The Reserve

With no fences between Timbavati Private Nature Reserve and Kruger National Park, wildlife is free to come and go, making this one of South Africa’s richest wildlife areas. Being centrally situated in Timbavati, RockFig is ideally located for exploring both the northern and southern reaches of the reserve.

Founded in 1956 by conservation-minded local farmers, Timbavati Private Nature Reserve is a visionary endeavour. The fences separating it and adjoining Kruger National Park came down in 1993, a time during which barriers were tumbling throughout South Africa; with no unnatural obstacles to impede wildlife movement, the quality of the safari experience is now unparallelled, allowing visitors to reconnect with Nature in vital and meaningful ways.

Timbavati’s best-known residents are undoubtedly its white lion – the result of a naturally occurring recessive gene that causes leucism, a partial loss of pigmentation of the skin (as opposed to albinism, an absence of colour-giving melanin that affects the skin, feathers, hair and eyes of animals).

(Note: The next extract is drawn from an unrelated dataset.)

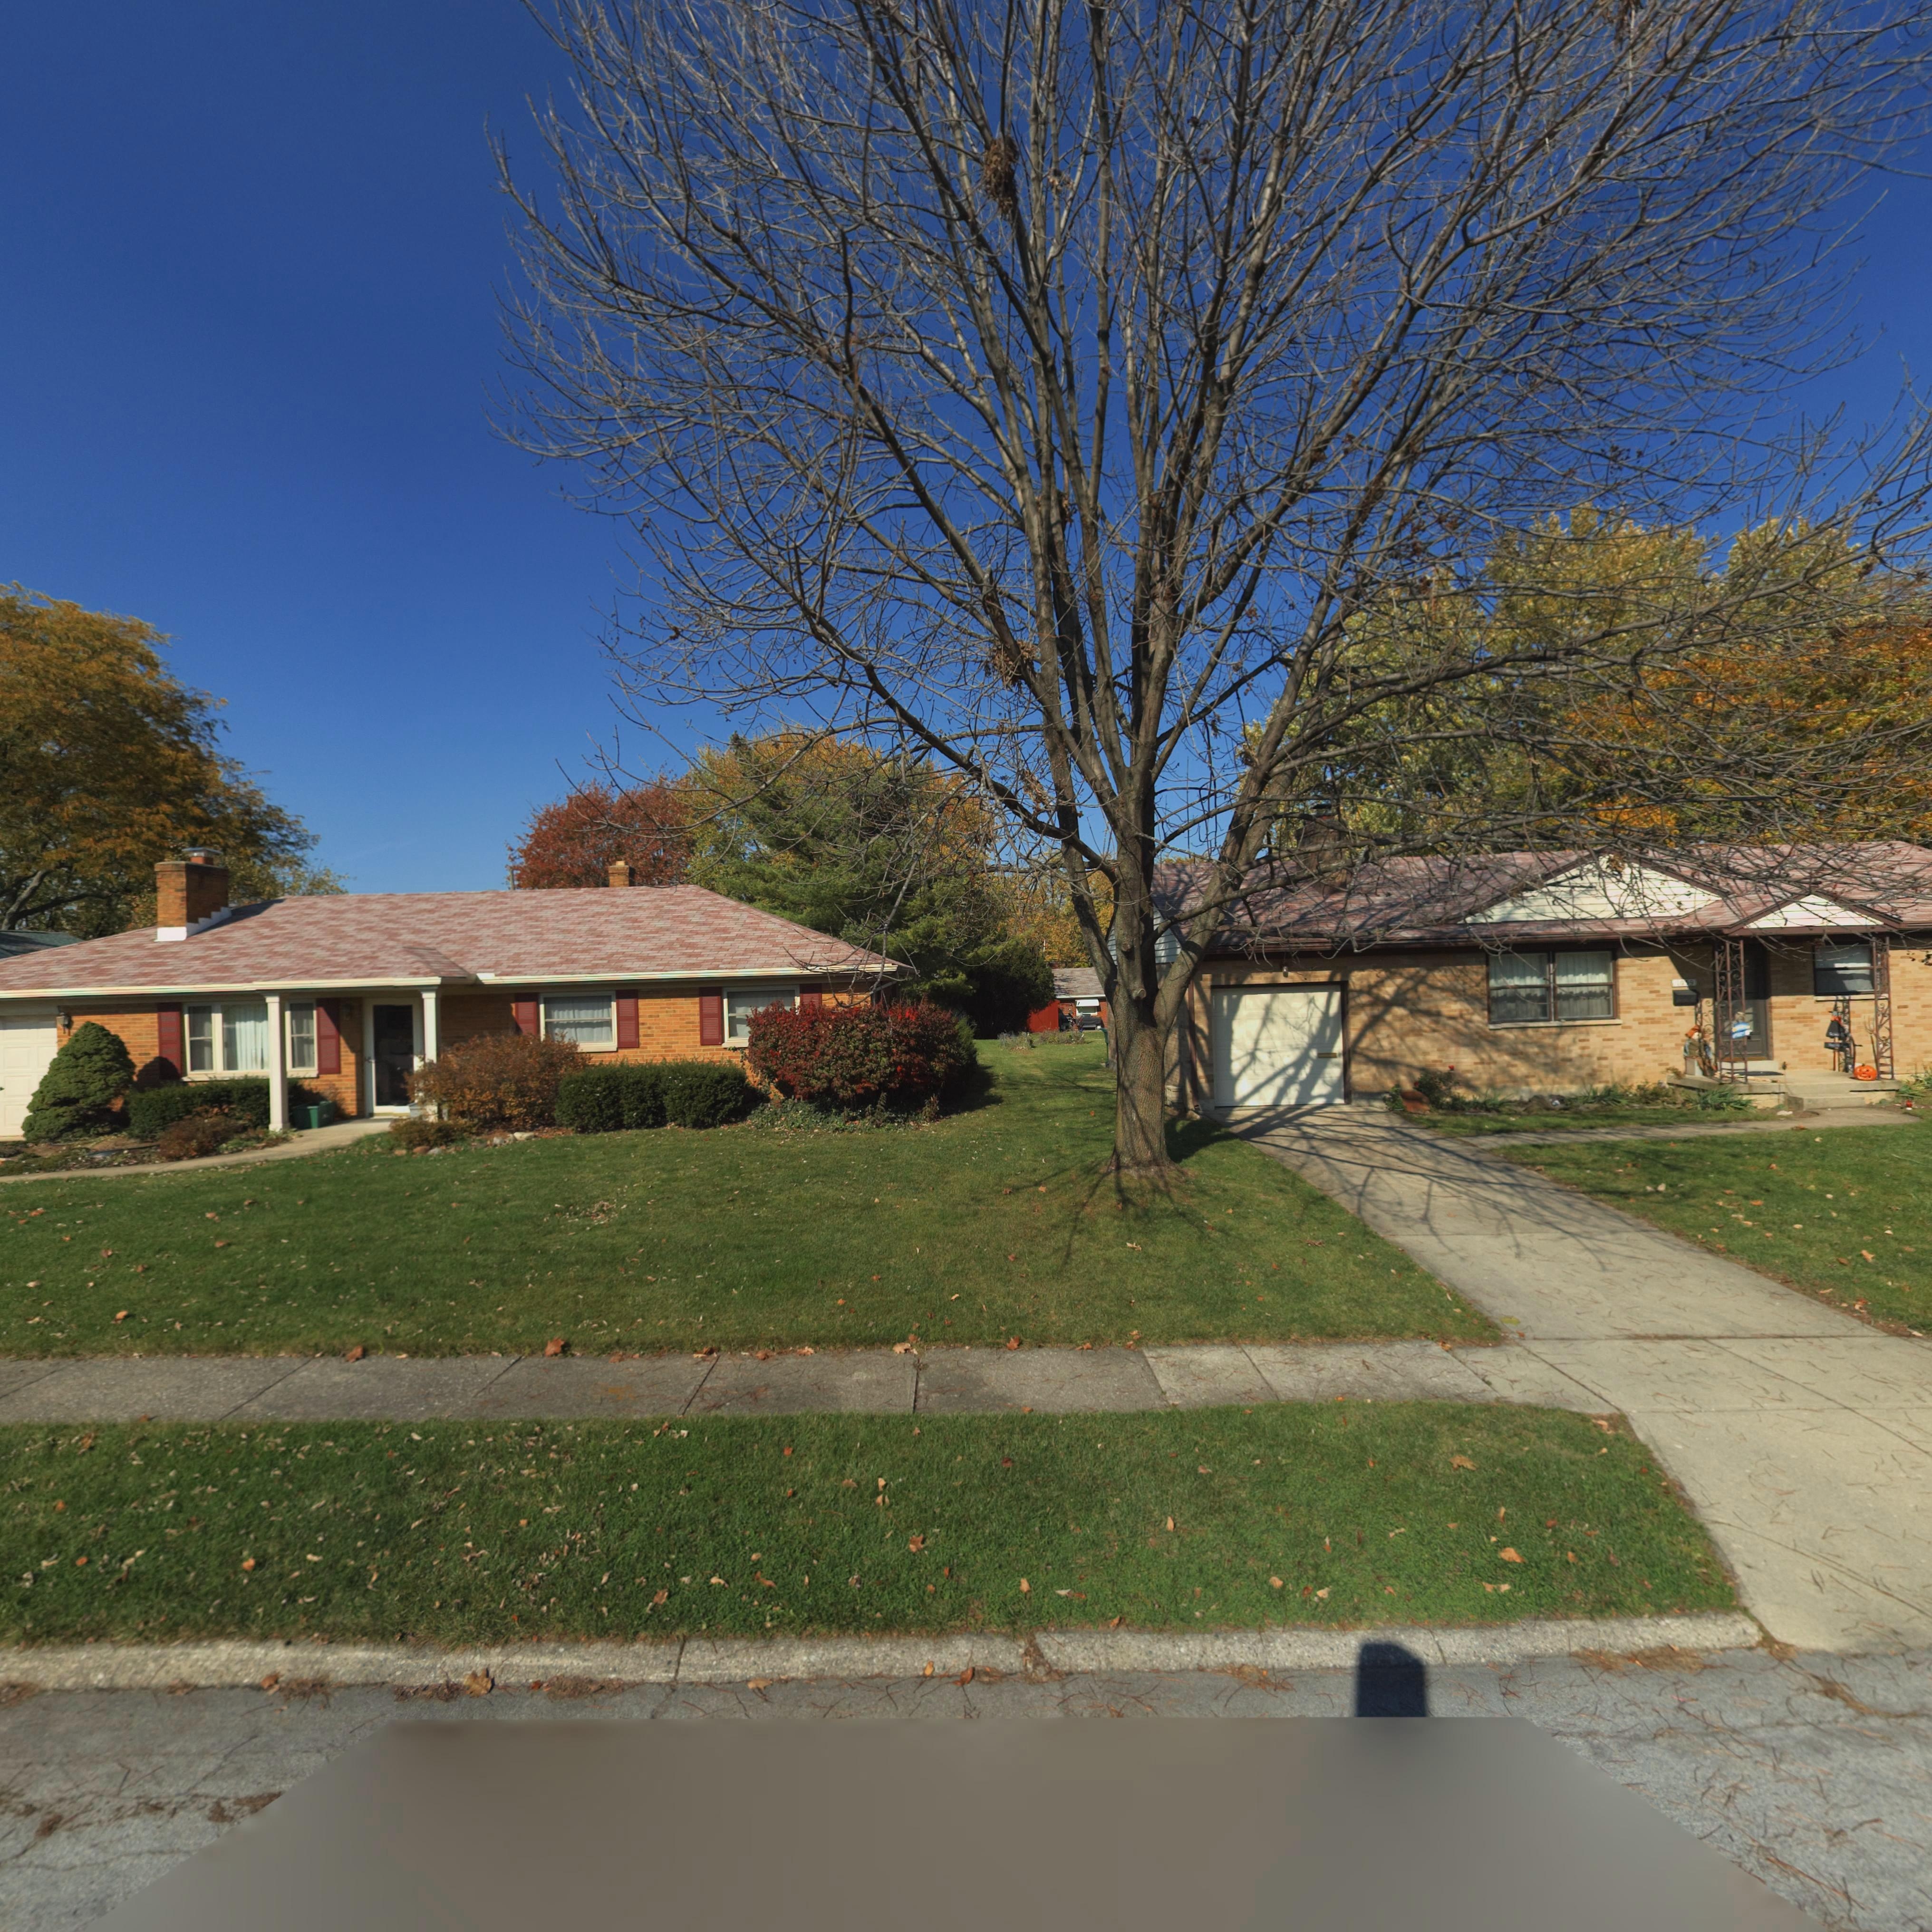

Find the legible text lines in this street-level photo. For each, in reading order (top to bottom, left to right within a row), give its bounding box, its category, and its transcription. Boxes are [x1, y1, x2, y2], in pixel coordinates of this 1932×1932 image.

[1677, 979, 1694, 986] StreetNumber: 1059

A recent uptick in white-lion births has reminded many old Kruger hands of the origin of the name Timbavati: it derives from a Shangaan expression meaning ‘the place where something sacred came down to earth from the heavens’. It could be said that the lions have come home: the varied, undulating landscapes, seasonal rivers and low density of lodges make Timbavati the safari equivalent of heaven on earth.

The relative scarcity of vehicles (but certainly not of wildlife) means that visitors to RockFig Safari Lodge can typically spend more time at each sighting, whether a Big Five encounter or an incandescent sunset. While other vehicles are in short supply, the terrain is wonderfully diverse, from open plains to thorny bush savannah and stands of mopane trees.

The 3,500ha area around RockFig is shared with just one other lodge, while the total traversing area of some 12,500ha underlines that this is true ‘free range’ conservation – the antithesis of a zoo. Sightings of predators are a noted feature of Timbavati game drives, from wild dog to descendants of the original RockFig leopard.

As if the density of wildlife weren’t enough, the game-viewing experience is further amplified by the ecologically sensitive approach taken by RockFig, with off-road driving limited to Big Five and other special sightings (because, yes, Timbavati is home to the Big Five!). Much of the tracking is done on foot for a more authentic experience.

With no fences between Timbavati Private Nature Reserve and Kruger National Park, wildlife is free to come and go, making this one of South Africa’s richest wildlife areas.